Until I forget, as I always do, the pain that accompanies change.  Then I'll start looking forward to the next one. 

Sunday, September 1, 2019

A love letter to my full-sized oven

Dear oven,

I love you.  You are by no means the most flashy of ovens.  I didn't even realize that you could have an oven that required sparking the pilot light before turning on the actual oven.  There's a reason that most ovens don't do that as it only works on the first try about half the time.  You can't clean yourself (and it turns out that the housekeeper never cleans you either, so you're kind of dirty), you don't have any timers or clocks or time bake, and your temperature dial is more of a guideline.  Honestly, you don't actually do anything except get hot so that I can bake things inside you.

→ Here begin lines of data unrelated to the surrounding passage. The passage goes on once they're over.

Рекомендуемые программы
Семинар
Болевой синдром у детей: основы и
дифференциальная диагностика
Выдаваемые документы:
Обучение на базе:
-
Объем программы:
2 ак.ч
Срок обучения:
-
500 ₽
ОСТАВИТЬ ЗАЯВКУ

But the one shining attribute you do have, the thing that sets you apart from any oven I could buy here in Uzbekistan, the feature that makes my heart sing whenever I use you, is your size.

Back before I moved overseas and lived in the land of Full-Sized Appliances, I didn't know that there were places in the world where people had to be subjected to the indignity of Easy-Bake Appliances.  I didn't know that there were washing machines that fit three shirts and a pair of socks, stoves that were designed for doll pots, microwaves that only allowed for midget baby bottles, and refrigerators that held thirty-six hours' worth of food.  Maybe I had heard of them, but I didn't think that normal people actually used such atrocities.

Then I moved to Baku and my eyes were opened.  I had to buy a smaller pizza pan because my well-used and loved one was too big for the oven to properly close on.  Canning was a near-impossibility on my stove because the pots hung half-off the closely-packed burners.  Baby bottles had to be microwaved with their tops off because the microwave was so short.  The Thanksgiving turkey fit, but barely.

I almost cried when our acres of countertop in Dushanbe embraced another tiny Easy-Bake stove that took forty-five minutes to come to temperature to cook one 9 x 13 pan at a time.

So imagine my joy when I moved to Tashkent and found you, glorious full-sized American oven, sitting in my kitchen and waiting for me to cook vast quantities of food in you.  Every time I place two pans next to each other, cutting my german-pancake cooking time in half, I want to shout for joy.  Whenever I bake bread and fit all six pans on the same rack, my heart sings with happiness.  When I use all four burners at once and each one has a normal-sized pot on it, I bless whatever GSO decided that we should have American appliances here in Tashkent.

When I go to America and see my mother's new double ovens with convection heating and time bake and self-cleaning and all the amazing features, I promise not to be disloyal to you.  For I know that I will not always have an oven like you, and the next place I live may have me cooking for seven children in yet another mini-sized oven.  I will appreciate you for as long as a I have you, despite your technological backwardness.  For you are my one and only, my full-sized oven.